◆ WHAT YOU ARE ASKED TO DO ◆
Repeat the listing word for word, but skip any pictures.

*** AVAILABLE DATA ***

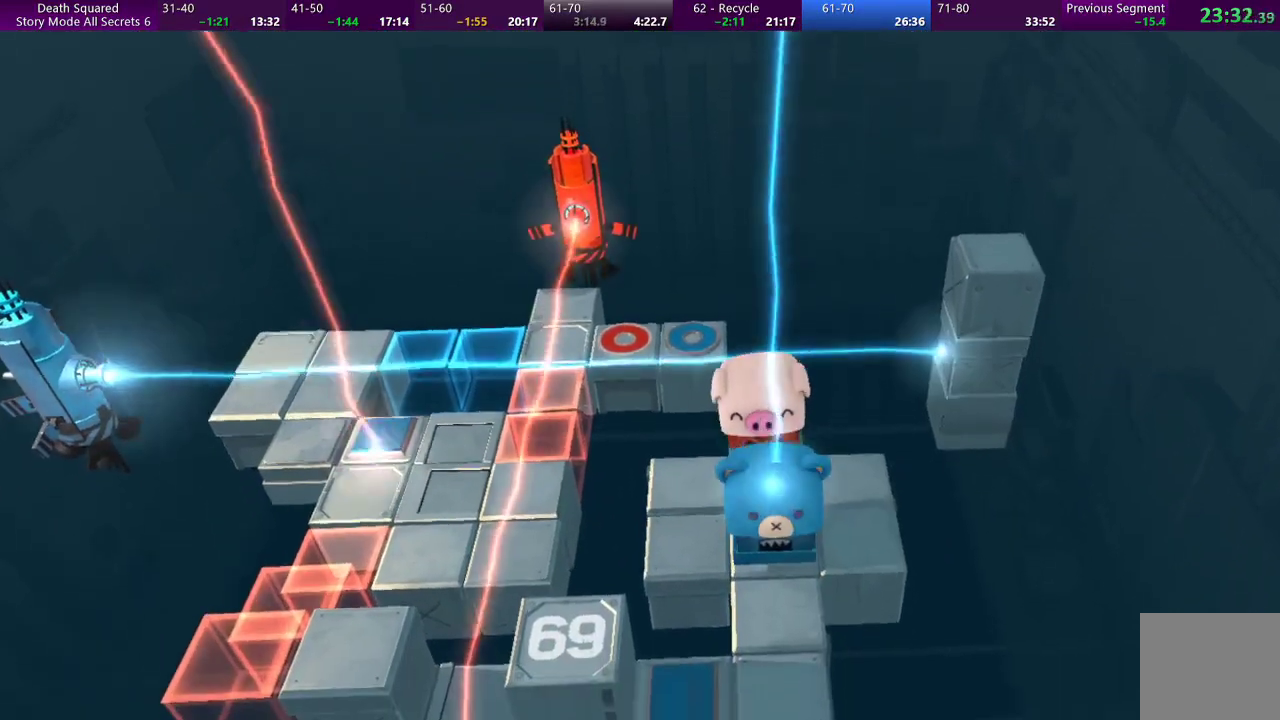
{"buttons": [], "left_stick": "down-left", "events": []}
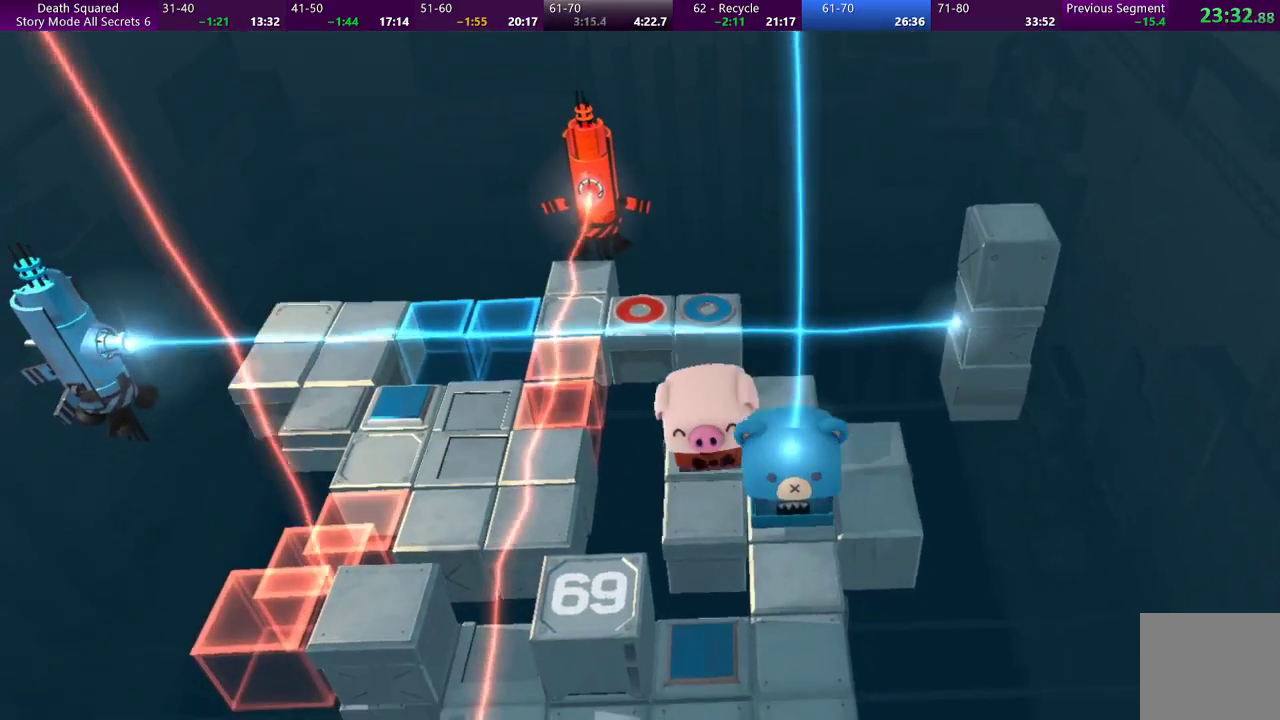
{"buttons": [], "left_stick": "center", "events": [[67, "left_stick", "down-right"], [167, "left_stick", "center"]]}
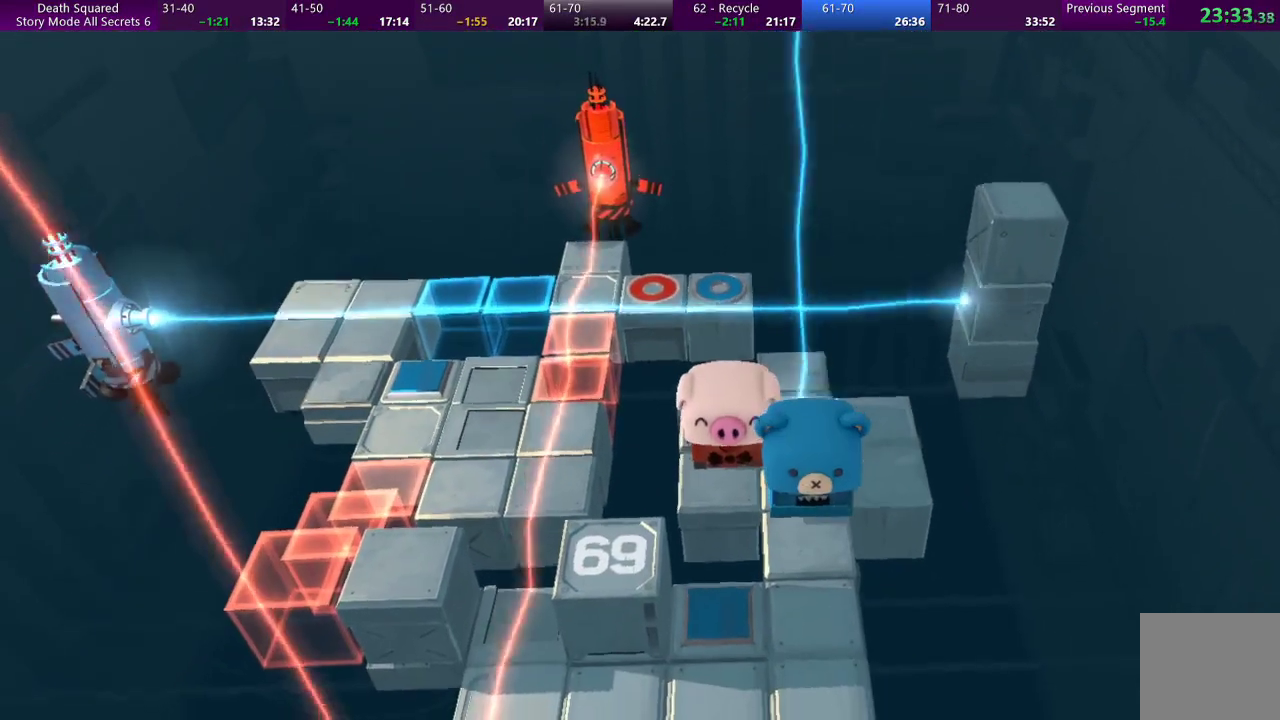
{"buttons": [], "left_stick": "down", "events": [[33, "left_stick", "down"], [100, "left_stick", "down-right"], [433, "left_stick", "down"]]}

*** End of AVAILABLE DATA ***

◆ RESULT ◆
{"buttons": [], "left_stick": "down-left", "events": []}
{"buttons": [], "left_stick": "center", "events": [[67, "left_stick", "down-right"], [167, "left_stick", "center"]]}
{"buttons": [], "left_stick": "down", "events": [[33, "left_stick", "down"], [100, "left_stick", "down-right"], [433, "left_stick", "down"]]}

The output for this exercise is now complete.